Hardware design source data

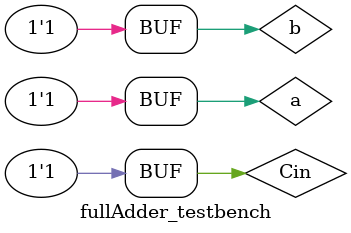
<source format=sv>
`timescale 10ps/1fs
module fullAdder (a, b, out, Cin, Cout);
	input logic a, b, Cin;
	output logic out, Cout;
	logic [2:0] w;
	
	xor #5 xor1 (out, a, b, Cin);
	and #5 and1 (w[0], a, b);
	and #5 and2 (w[1], a, Cin);
	and #5 and3 (w[2], b, Cin);
	or  #5 or1  (Cout, w[0], w[1], w[2]);
endmodule

module fullAdder_testbench();
	logic a, b, out, Cin, Cout;
	
	fullAdder dut (.a, .b, .out, .Cin, .Cout);
	
	initial begin
		a = 0; b = 0; Cin = 0; #100;
		a = 0; b = 0; Cin = 1; #100;
		a = 0; b = 1; Cin = 0; #100;
		a = 0; b = 1; Cin = 1; #100;
		a = 1; b = 0; Cin = 0; #100;
		a = 1; b = 0; Cin = 1; #100;
		a = 1; b = 1; Cin = 0; #100;
		a = 1; b = 1; Cin = 1; #100;
	end
endmodule
	
</source>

● **What is being asked**:
Your task is to write out, exactly, the line that holds "a = 0; b = 0; Cin = 1; #100;" and every line after it until the records end.

● **Worked solution**:
		a = 0; b = 0; Cin = 1; #100;
		a = 0; b = 1; Cin = 0; #100;
		a = 0; b = 1; Cin = 1; #100;
		a = 1; b = 0; Cin = 0; #100;
		a = 1; b = 0; Cin = 1; #100;
		a = 1; b = 1; Cin = 0; #100;
		a = 1; b = 1; Cin = 1; #100;
	end
endmodule
	
</source>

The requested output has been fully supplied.